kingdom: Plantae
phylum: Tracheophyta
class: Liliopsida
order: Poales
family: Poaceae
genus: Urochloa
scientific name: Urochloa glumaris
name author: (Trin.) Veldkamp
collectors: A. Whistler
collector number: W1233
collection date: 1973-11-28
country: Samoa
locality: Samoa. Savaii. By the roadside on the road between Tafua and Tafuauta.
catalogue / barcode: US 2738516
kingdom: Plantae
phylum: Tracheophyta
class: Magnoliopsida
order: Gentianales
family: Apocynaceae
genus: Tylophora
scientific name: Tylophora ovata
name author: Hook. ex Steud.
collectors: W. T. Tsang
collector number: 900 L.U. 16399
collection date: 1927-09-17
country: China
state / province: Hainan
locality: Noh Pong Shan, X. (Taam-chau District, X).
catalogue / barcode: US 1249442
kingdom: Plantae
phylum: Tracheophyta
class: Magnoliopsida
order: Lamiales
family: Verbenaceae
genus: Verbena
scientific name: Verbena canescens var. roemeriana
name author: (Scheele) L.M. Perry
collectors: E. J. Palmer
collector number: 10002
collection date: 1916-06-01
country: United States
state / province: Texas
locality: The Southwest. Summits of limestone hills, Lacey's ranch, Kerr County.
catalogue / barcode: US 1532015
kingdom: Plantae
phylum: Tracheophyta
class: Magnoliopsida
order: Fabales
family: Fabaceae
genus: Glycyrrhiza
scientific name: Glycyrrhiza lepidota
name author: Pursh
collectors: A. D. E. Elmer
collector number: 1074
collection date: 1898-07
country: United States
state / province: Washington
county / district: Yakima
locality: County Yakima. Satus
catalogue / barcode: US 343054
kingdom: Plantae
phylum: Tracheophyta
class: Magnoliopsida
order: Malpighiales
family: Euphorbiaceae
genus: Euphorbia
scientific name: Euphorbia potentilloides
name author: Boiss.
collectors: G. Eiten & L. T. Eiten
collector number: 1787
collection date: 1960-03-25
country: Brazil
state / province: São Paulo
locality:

────────

#### [SET TASK]
Pick out every line in the listing that contains the string "name" and copy each one. Case counts.

#### [RESPONSE FOR THIS EXERCISE]
scientific name: Urochloa glumaris
name author: (Trin.) Veldkamp
scientific name: Tylophora ovata
name author: Hook. ex Steud.
scientific name: Verbena canescens var. roemeriana
name author: (Scheele) L.M. Perry
scientific name: Glycyrrhiza lepidota
name author: Pursh
scientific name: Euphorbia potentilloides
name author: Boiss.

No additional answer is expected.